:: WHAT THE EXERCISE ASKS ::
Pull out each line from the rows below that contains the string "series", matching case exactly.

───── DATA SUPPLIED ─────

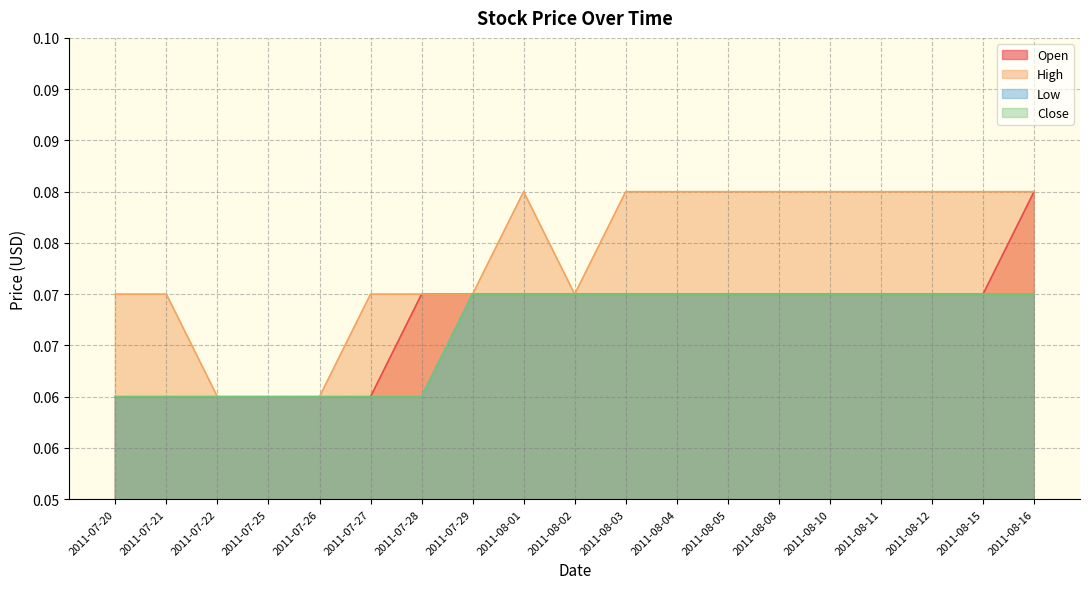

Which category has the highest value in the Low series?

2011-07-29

─────
───── DATA SUPPLIED ─────

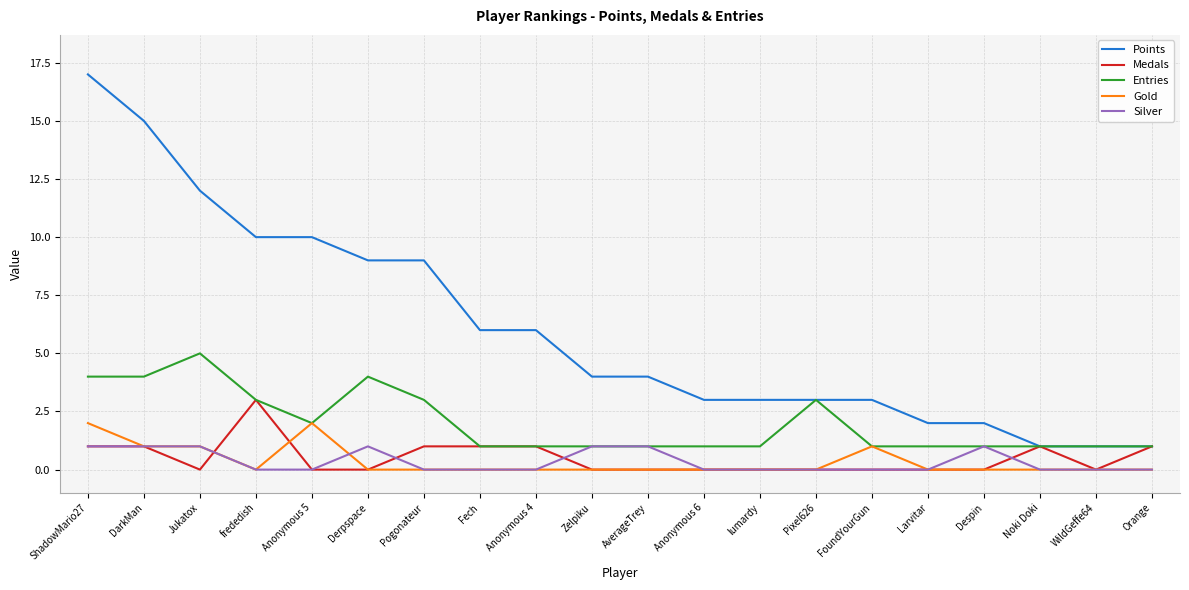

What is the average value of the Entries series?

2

─────
───── DATA SUPPLIED ─────

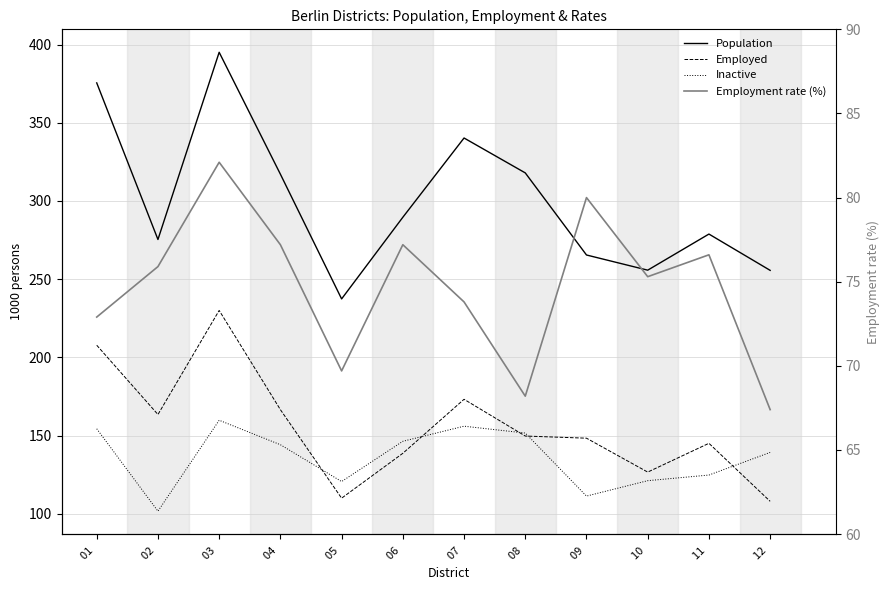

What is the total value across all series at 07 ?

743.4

─────

:: OUTPUT FOR THIS EXERCISE ::
Which category has the highest value in the Low series?
What is the average value of the Entries series?
What is the total value across all series at 07 ?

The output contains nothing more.